Live within our budget, happily and with ease
Lately the budget has taken a hit largely because I wasn’t allocating for enough discretionary spending. I was so focused on saving for vacations and other big ticket items that I wasn’t leaving enough wiggle room for things like going to the movies or out to dinner. I’ve worked up what I feel is a more manageable budget for the new year. I still have a reasonably generous vacation budget but have also set aside plenty of money for gifts and miscellaneous family wants/needs, the two things that were usually the cause of our budget woes.
Practice how and when it’s okay for the kids to feel disappointed
Oh, how I struggle with this. It is SO hard for me to allow my kids to be disappointed if there is anything I can do to prevent it. And that is, mostly, a very good thing. In my experience, too many people are dismissive of the feelings of children. As adults we see the big problems that people are facing, we face some of them ourselves, and it becomes easy to dismiss the problems that are seemingly small by comparison. But, to us as individuals, our problems are real and while they may be small compared to the problems of others they can still be large in the scope of how they affect our daily life. When people dismiss our feelings as silly or unworthy of consideration they dismiss US as silly or unworthy of consideration. This is especially true in the parent/child relationship. Children learn their value from their parents. We are the mirror of self-worth that is held up to them. Yes, adults can (sometimes, with a lot of hard work) overcome the lessons learned in childhood but it is my strong belief that it’s better for them to never believe themselves small or unimportant in the first place. This is why I struggle so much with this idea and why I will continue to take their feelings into consideration when making decisions, both large and small. I still don’t want them to be disappointed if I can help it.

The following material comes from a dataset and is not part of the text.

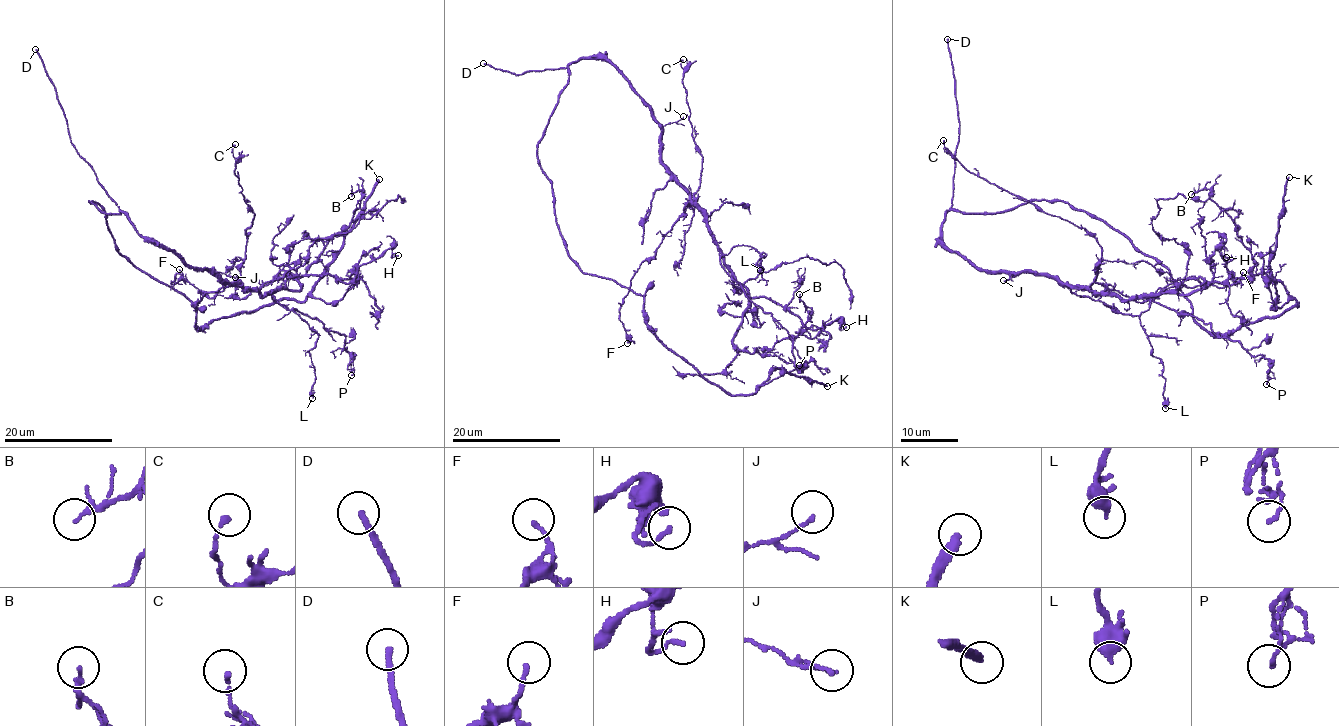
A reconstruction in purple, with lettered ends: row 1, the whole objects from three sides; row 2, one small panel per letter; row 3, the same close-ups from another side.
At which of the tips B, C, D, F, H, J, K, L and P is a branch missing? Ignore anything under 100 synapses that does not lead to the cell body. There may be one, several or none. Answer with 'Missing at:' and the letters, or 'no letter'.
Missing at: D, K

However, I also recognize that I have internalized their disappointment and added my own layers of guilt onto them. I’ve always tried to be open in explaining why I say no to certain things but, if I’m being completely honest with myself, it’s largely because I don’t want them to blame me for how they’re feeling. Silly perhaps but we have a lot of mother blaming in our culture. As a result, when the kids are disappointed because I can’t give them something they want, my response has often been to chastise them for not appreciating what I’ve already done for them. You know, something along the lines of, “Quit complaining about X, you already got Y, I never had Y when I was a kid!”

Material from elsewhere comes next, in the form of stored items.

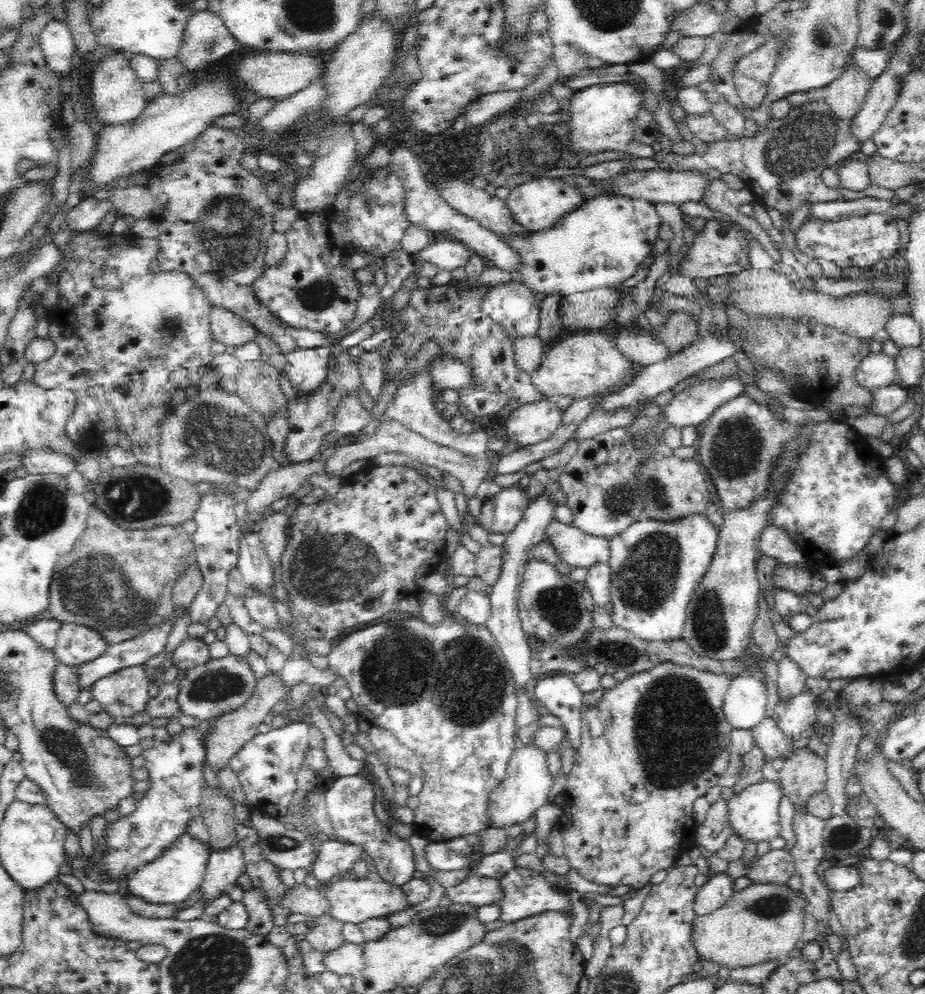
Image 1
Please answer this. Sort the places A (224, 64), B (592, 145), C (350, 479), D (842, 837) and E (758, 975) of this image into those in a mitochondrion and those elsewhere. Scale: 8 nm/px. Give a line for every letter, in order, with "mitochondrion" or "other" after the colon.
A: other
B: other
C: other
D: mitochondrion
E: other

I’m trying to be better about finding the balance between paying attention to their feelings and twisting myself in knots. So, far I’ve discovered that a key component is when giving them what they want in the moment is detrimental to what they, and we as a family, want for the long term. Is buying that coffee, going to that event, etc. going to mean giving up something that we all agree is more important? If so, is it really worth it? Which goal is unrealistic? So far my default answer is usually yes when the kids ask for things but lately it has been, “I’ll think about it,” or “Maybe.” I’m putting more thought into my yeses, which are still frequent and far outweigh the nos. I still don’t say no without a good reason but I’m taking the time to more carefully consider if there is one.
Furthermore, how I respond to those disappointments has to change. Instead of the chastisement I mentioned earlier I want to practice more empathy. Instead of selfishly trying to ensure that they don’t blame me or know that I did everything I could I want them to know that I’m sorry for their disappointment. It’s a shift from, “We can’t afford that, look at all of the other stuff you have!” to “I’m sorry, I know you really want that and are disappointed.” This will still be tempered with gentle reminders of what they have and how they can try to get something for themselves but tone will be important. I will try really hard not be passive aggressive, lay guilt trips or be dismissive of their feelings. I’ll try to focus on the feeling instead of the cause of that feeling and acknowledge it’s merit before trying to help them move on.

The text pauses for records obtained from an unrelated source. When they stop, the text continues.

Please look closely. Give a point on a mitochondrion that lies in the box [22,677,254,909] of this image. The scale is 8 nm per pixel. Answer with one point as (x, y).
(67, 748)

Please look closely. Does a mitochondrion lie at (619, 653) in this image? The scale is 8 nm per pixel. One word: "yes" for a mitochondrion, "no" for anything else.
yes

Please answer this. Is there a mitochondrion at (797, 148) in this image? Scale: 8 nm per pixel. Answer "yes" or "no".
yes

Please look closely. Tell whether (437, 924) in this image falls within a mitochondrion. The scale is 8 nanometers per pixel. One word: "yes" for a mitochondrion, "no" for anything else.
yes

Continue with home updates
After more than a decade in this house and nearly two decades of marriage I finally want home to be our focus instead of using every spare cent to travel away from home. This isn’t a new goal, we’ve already been working on it for a few months. In the late summer/early fall R built a pergola on our deck and we purchased some comfy outdoor furniture. Right now we’re in the process of turning our bedroom into a place that is relaxing, romantic and a place to retreat to both together and on our own. Just yesterday we cleaned out our basement storage area before putting away the Christmas decorations. I’m excited and happy about the things we’ve already done and the prospect of doing more. Our goal for the new year is for the kids to have a more defined “hang out” space in the house so we’re planning to use our tax return money to fix up the basement for them and their friends. It will include a new bedroom for Jace as well as some teen friendly living space and some improvements to the very rough, existing bathroom.
There are a few other benefits to this basement remodel as well. It’s going to open up some space upstairs because we’ve never used our dining room as a dining room. It’s always been a playroom or a place to store books and crafts and that stuff is going downstairs so the dining room will be ours. R and I plan to hit flea markets to finally look for a nice table with some character to finally replace the cheap-o we’ve made due with all these years. Flea markets and home repair may not sound like date night to a lot of people but we really enjoy the time together and it is definitely another big bonus of this goal.
That’s it folks, the framework for what will hopefully be a very good year. Bring on 2013!